§ Exercise brief
Reproduce the passage of the forum reply about the tire indentations below, between "The tire store" and "of social skills.", inclusive.

§ Page excerpt
Caddyman, I like your theory.

I hate to see that you’re upset with me over my comment about crawling all over the tire dealer but you asked for “any and all advice and feedback”, closed quote. You take the bad along with the good if you’re truly objective about it.

By your original post the tire tech guys explained this to you. That was not good enough so you elevated it.
The manger eventually came in on this and his explanation was also apparently not good enough.
Eventually the manager throws another pair of tires your way to replace 2 perfectly good tires just to try and bring peace to the valley.

The tire store people gave you the same explanation that you got here. If something is suspect in the future maybe the best option is to do some checking first before getting upset.

CapriceRacer, who is a tire company rep, needs to weigh in on this. My feeling is that he would agree those indentations are normal.

The staff at that Sears store is sorely lacking in people skills, it seems. Unless the manager was just hired it is somewhat certain that you were not the first to question that indention, watergirl. If you are happy with the pricing and the quality of the service it might be worth overlooking the lack of social skills.

§ Given data

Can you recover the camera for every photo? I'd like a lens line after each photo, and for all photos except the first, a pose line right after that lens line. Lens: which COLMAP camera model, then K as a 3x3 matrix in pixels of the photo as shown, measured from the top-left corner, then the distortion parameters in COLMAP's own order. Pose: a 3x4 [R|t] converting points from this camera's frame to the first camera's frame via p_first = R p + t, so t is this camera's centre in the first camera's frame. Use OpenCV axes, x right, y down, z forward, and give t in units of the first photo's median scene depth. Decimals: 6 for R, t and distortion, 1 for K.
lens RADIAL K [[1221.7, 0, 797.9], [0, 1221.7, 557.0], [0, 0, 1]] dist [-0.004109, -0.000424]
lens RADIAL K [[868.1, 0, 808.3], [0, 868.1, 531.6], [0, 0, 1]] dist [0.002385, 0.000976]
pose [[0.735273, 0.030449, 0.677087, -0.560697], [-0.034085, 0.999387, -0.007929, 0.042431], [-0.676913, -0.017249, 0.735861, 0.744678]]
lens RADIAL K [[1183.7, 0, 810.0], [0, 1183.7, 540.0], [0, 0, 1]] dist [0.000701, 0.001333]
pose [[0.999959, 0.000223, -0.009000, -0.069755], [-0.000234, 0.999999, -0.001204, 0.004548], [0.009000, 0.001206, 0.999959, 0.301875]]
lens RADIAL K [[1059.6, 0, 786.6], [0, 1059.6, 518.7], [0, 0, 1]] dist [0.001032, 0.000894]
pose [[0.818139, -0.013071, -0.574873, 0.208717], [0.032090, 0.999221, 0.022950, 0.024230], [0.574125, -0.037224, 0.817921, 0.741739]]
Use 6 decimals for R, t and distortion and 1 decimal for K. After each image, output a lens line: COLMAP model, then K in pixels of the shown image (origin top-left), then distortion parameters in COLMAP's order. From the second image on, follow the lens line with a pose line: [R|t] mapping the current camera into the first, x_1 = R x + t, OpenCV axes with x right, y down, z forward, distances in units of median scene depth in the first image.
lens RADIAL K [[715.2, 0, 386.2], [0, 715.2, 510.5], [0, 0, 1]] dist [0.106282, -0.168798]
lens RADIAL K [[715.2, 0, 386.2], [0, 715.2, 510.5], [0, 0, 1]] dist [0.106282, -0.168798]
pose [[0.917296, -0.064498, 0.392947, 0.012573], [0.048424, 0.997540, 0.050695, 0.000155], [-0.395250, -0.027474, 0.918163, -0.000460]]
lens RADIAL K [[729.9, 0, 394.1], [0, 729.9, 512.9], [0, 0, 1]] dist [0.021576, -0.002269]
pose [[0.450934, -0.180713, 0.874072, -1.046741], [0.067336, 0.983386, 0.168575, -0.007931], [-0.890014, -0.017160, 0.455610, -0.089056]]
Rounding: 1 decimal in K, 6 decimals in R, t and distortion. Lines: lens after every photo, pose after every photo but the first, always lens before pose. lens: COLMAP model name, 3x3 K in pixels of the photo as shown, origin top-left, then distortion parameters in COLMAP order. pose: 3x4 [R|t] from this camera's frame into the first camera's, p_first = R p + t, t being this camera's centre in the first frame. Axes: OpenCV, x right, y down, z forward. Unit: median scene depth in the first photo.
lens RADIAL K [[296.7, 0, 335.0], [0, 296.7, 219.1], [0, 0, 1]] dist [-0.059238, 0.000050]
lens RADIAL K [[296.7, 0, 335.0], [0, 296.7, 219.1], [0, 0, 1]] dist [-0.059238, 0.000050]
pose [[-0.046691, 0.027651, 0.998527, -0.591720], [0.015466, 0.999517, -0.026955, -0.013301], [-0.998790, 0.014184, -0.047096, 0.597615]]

§ Response to the task
The tire store people gave you the same explanation that you got here. If something is suspect in the future maybe the best option is to do some checking first before getting upset.

CapriceRacer, who is a tire company rep, needs to weigh in on this. My feeling is that he would agree those indentations are normal.

The staff at that Sears store is sorely lacking in people skills, it seems. Unless the manager was just hired it is somewhat certain that you were not the first to question that indention, watergirl. If you are happy with the pricing and the quality of the service it might be worth overlooking the lack of social skills.